Es gibt auf diesem wunderbaren Planeten von Zeit zu Zeit Momente, die wie Knotenpunkte einer unendlichen Geschichte miteinander vernetzt bleiben und in manchen Menschen wohltuende Kräfte freisetzen, weil sie sich als Teil dieser großen Glückswelle fühlen und davon den Mitmenschen so viel wie möglich abgeben möchten.
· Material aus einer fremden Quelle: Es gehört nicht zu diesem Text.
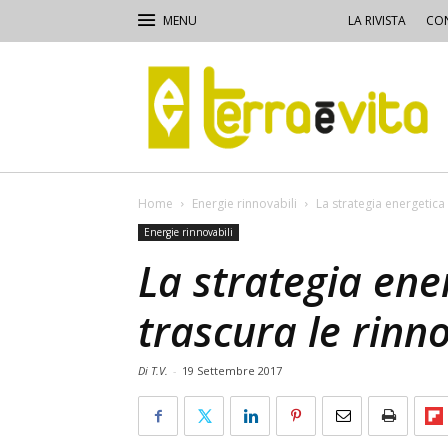
LA RIVISTA
CON
Terra
e
Vita
Home
Energie rinnovabili
La strategia energetica 
Energie rinnovabili
La strategia ene
trascura le rinno
Di T.V.
-
19 Settembre 2017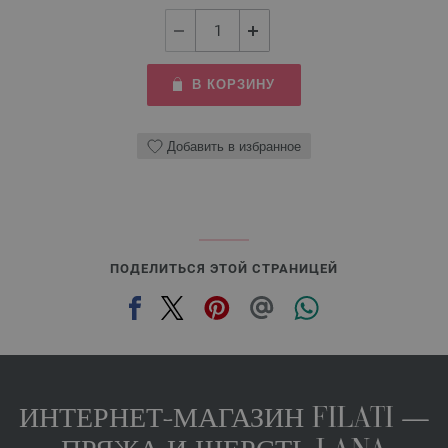
В КОРЗИНУ
Добавить в избранное
ПОДЕЛИТЬСЯ ЭТОЙ СТРАНИЦЕЙ
ИНТЕРНЕТ-МАГАЗИН FILATI —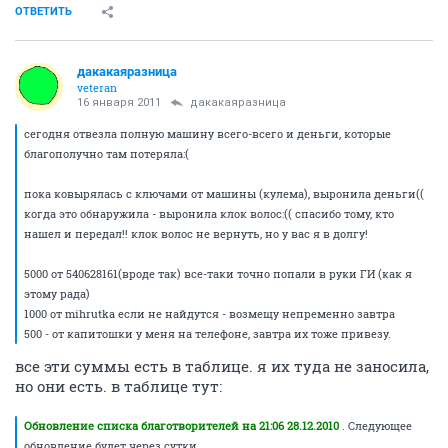
ОТВЕТИТЬ
дакакаяразница
veteran
16 января 2011
дакакаяразница
сегодня отвезла полную машину всего-всего и деньги, которые
благополучно там потеряла:(
пока ковырялась с ключами от машины (кулема), выронила деньги((
когда это обнаружила - выронила клок волос:(( спасибо тому, кто
нашел и передал!! клок волос не вернуть, но у вас я в долгу!
5000 от 540628161(вроде так) все-таки точно попали в руки ГИ (как я
этому рада)
1000 от mihrutka если не найдутся - возмещу непременно завтра
500 - от капитошки у меня на телефоне, завтра их тоже привезу.
все эти суммы есть в таблице. я их туда не заносила,
но они есть. в таблице тут:
Обновление списка благотворителей на 21:06 28.12.2010
. Следующее
обновление будет через сутки.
So fühlt sich in diesem Augenblick auch Chandaraissa, die Hohepriesterin der großen Göttin. Sie hat das Gefühl zu schweben, als sie jetzt zum Tempel eilt. Und die Menschen, denen sie begegnet, grüßen sie ehrerbietig und beglückt. Freudvolle Schwingungen schweben hin und her, berühren Kinder, Alte und müde Fischer, die ihren mageren Fang auf einmal wie ein großes Geschenk ansehen und einfach nur glücklich lächeln. Was liegt da in der Luft?
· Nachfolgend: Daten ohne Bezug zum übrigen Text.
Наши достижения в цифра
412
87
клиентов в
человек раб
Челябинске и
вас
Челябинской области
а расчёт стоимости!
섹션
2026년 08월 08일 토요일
„Europa, Europa!“ so ruft sie durch die kühlen Gänge des Tempels, „wo steckst du denn?“

Verblüfft schauen die jungen Priesterinnen aus ihren Zellen, als sie ihre Herrin im Gang rufen und vorbeihuschen sehen. Was ist mit ihr? Warum strahlt sie so? Da gibt es gleich genug zu erzählen. Wenn Chandaraissa so gut gelaunt ist, dann kommt das auch ihnen zu gute. Übermütiges Gekicher und prustendes Getuschel füllt die Luft im Anbau des Tempels. Als lade die Bienenkönigin ihr Volk zu einem überraschenden Empfang, so surrt es wieder einmal durch die Gänge.

Europa ist gerade in einem wohligen Tagtraum gefangen, als sie Chandaraissas Stimme hört. Hört sie es in ihrem Traum oder ist sie es wirklich? Als sie jetzt die Augen öffnet, sich im Dämmerschein ihrer Zelle von ihrem Lager erhebt, wird ihr klar, dass ihr Traum in die Wirklichkeit hinein verströmt. Denn da steht auch schon Chandaraissa in der Tür:

„Europa! Darf ich herein kommen?“

„Was für ein Frage, liebste Freundin!“ antwortet Europa und winkt sie zu sich herein. Sie umarmen sich fest und innig. Dann erzählt Chandaraissa von dem Sinneswandel der alten Ratsherren. Europa kann es gar nicht fassen. Aber es fällt ihr nicht schwer, die Botschaft zu deuten: Die große Göttin hat eben Großes mit ihnen vor und die fast schon vergessene Botschaft vom Glück breitet sich weiter unaufhaltsam aus. Die Hohepriesterin und Europa sind die Boten und durch die Verbindung mit dem Minos von Kreta wird der Auftrag der großen Göttin umso leichter zu erfüllen sein. Da können auch drei schwarze Raben nichts dran ändern, geht es Europa plötzlich durch den Kopf. Alles hängt eben mit allem zusammen. Und die Lebensfreude stärkt die Menschen in ihrem Wollen und Tun zu immer mehr Zuversicht und Freundlichkeit.